• EXERCISE PROMPT: Write out, from the entries below, exactly the lines that run between the lines holding "<Title>Combine Hashes of" and "This project provided insight", inclusive, and stop there.

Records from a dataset
|---|

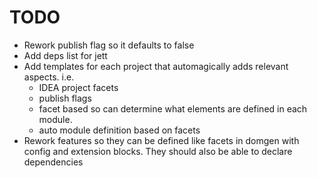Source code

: # TODO

* Rework publish flag so it defaults to false
* Add deps list for jett
* Add templates for each project that automagically adds relevant aspects. i.e.
    - IDEA project facets
    - publish flags
    - facet based so can determine what elements are defined in each module.
    - auto module definition based on facets
* Rework features so they can be defined like facets in domgen with config
  and extension blocks. They should also be able to declare dependencies

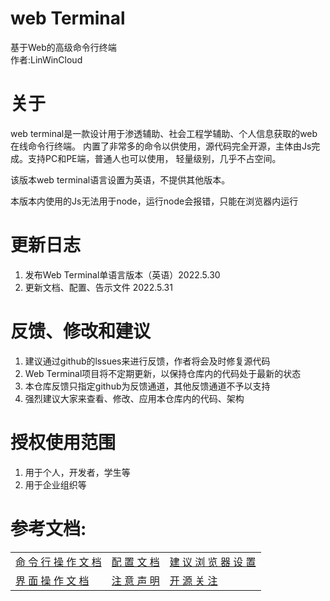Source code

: # web Terminal
基于Web的高级命令行终端
<br />
作者:LinWinCloud

# 关于
web terminal是一款设计用于渗透辅助、社会工程学辅助、个人信息获取的web在线命令行终端。
内置了非常多的命令以供使用，源代码完全开源，主体由Js完成。支持PC和PE端，普通人也可以使用，
轻量级别，几乎不占空间。

该版本web terminal语言设置为英语，不提供其他版本。

本版本内使用的Js无法用于node，运行node会报错，只能在浏览器内运行

# 更新日志
1. 发布Web Terminal单语言版本（英语）2022.5.30
2. 更新文档、配置、告示文件 2022.5.31

# 反馈、修改和建议
1. 建议通过github的lssues来进行反馈，作者将会及时修复源代码
2. Web Terminal项目将不定期更新，以保持仓库内的代码处于最新的状态
3. 本仓库反馈只指定github为反馈通道，其他反馈通道不予以支持
4. 强烈建议大家来查看、修改、应用本仓库内的代码、架构

# 授权使用范围
1. 用于个人，开发者，学生等
2. 用于企业组织等

# 参考文档:
<table>
  <td>
    <a href='https://github.com/LinWin-Cloud/Web_Terminal/blob/main/Document.md'>命 令 行 操 作 文 档</a>
  </td>
  <td>
    <a href='https://github.com/LinWin-Cloud/Web_Terminal/blob/main/view_document.md'>配 置 文 档</a>
  </td>
  <td>
    <a href=''>建 议 浏 览 器 设 置</a>
  </td>
    <tr>
      <td>
          <a href='https://github.com/LinWin-Cloud/Web_Terminal/blob/main/view_document.md'>界 面 操 作 文 档</a>
      </td>
      <td>
          <a href=''>注 意 声 明</a>
      </td>
      <td>
          <a href=''>开 源 关 注</a>
      </td>
  </tr>
</table>
<table>
</table>
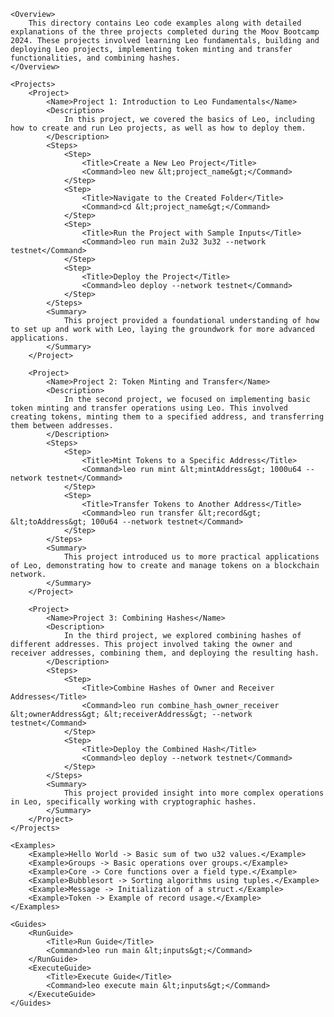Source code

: <?xml version="1.0" encoding="UTF-8"?>
<README>
    <Title>Leo Examples - Moov Bootcamp 2024</Title>
    
    <Overview>
        This directory contains Leo code examples along with detailed explanations of the three projects completed during the Moov Bootcamp 2024. These projects involved learning Leo fundamentals, building and deploying Leo projects, implementing token minting and transfer functionalities, and combining hashes.
    </Overview>
    
    <Projects>
        <Project>
            <Name>Project 1: Introduction to Leo Fundamentals</Name>
            <Description>
                In this project, we covered the basics of Leo, including how to create and run Leo projects, as well as how to deploy them.
            </Description>
            <Steps>
                <Step>
                    <Title>Create a New Leo Project</Title>
                    <Command>leo new &lt;project_name&gt;</Command>
                </Step>
                <Step>
                    <Title>Navigate to the Created Folder</Title>
                    <Command>cd &lt;project_name&gt;</Command>
                </Step>
                <Step>
                    <Title>Run the Project with Sample Inputs</Title>
                    <Command>leo run main 2u32 3u32 --network testnet</Command>
                </Step>
                <Step>
                    <Title>Deploy the Project</Title>
                    <Command>leo deploy --network testnet</Command>
                </Step>
            </Steps>
            <Summary>
                This project provided a foundational understanding of how to set up and work with Leo, laying the groundwork for more advanced applications.
            </Summary>
        </Project>
        
        <Project>
            <Name>Project 2: Token Minting and Transfer</Name>
            <Description>
                In the second project, we focused on implementing basic token minting and transfer operations using Leo. This involved creating tokens, minting them to a specified address, and transferring them between addresses.
            </Description>
            <Steps>
                <Step>
                    <Title>Mint Tokens to a Specific Address</Title>
                    <Command>leo run mint &lt;mintAddress&gt; 1000u64 --network testnet</Command>
                </Step>
                <Step>
                    <Title>Transfer Tokens to Another Address</Title>
                    <Command>leo run transfer &lt;record&gt; &lt;toAddress&gt; 100u64 --network testnet</Command>
                </Step>
            </Steps>
            <Summary>
                This project introduced us to more practical applications of Leo, demonstrating how to create and manage tokens on a blockchain network.
            </Summary>
        </Project>
        
        <Project>
            <Name>Project 3: Combining Hashes</Name>
            <Description>
                In the third project, we explored combining hashes of different addresses. This project involved taking the owner and receiver addresses, combining them, and deploying the resulting hash.
            </Description>
            <Steps>
                <Step>
                    <Title>Combine Hashes of Owner and Receiver Addresses</Title>
                    <Command>leo run combine_hash_owner_receiver &lt;ownerAddress&gt; &lt;receiverAddress&gt; --network testnet</Command>
                </Step>
                <Step>
                    <Title>Deploy the Combined Hash</Title>
                    <Command>leo deploy --network testnet</Command>
                </Step>
            </Steps>
            <Summary>
                This project provided insight into more complex operations in Leo, specifically working with cryptographic hashes.
            </Summary>
        </Project>
    </Projects>
    
    <Examples>
        <Example>Hello World -> Basic sum of two u32 values.</Example>
        <Example>Groups -> Basic operations over groups.</Example>
        <Example>Core -> Core functions over a field type.</Example>
        <Example>Bubblesort -> Sorting algorithms using tuples.</Example>
        <Example>Message -> Initialization of a struct.</Example>
        <Example>Token -> Example of record usage.</Example>
    </Examples>
    
    <Guides>
        <RunGuide>
            <Title>Run Guide</Title>
            <Command>leo run main &lt;inputs&gt;</Command>
        </RunGuide>
        <ExecuteGuide>
            <Title>Execute Guide</Title>
            <Command>leo execute main &lt;inputs&gt;</Command>
        </ExecuteGuide>
    </Guides>
</README>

|---|

• RESULT OF THE EXERCISE:
                    <Title>Combine Hashes of Owner and Receiver Addresses</Title>
                    <Command>leo run combine_hash_owner_receiver &lt;ownerAddress&gt; &lt;receiverAddress&gt; --network testnet</Command>
                </Step>
                <Step>
                    <Title>Deploy the Combined Hash</Title>
                    <Command>leo deploy --network testnet</Command>
                </Step>
            </Steps>
            <Summary>
                This project provided insight into more complex operations in Leo, specifically working with cryptographic hashes.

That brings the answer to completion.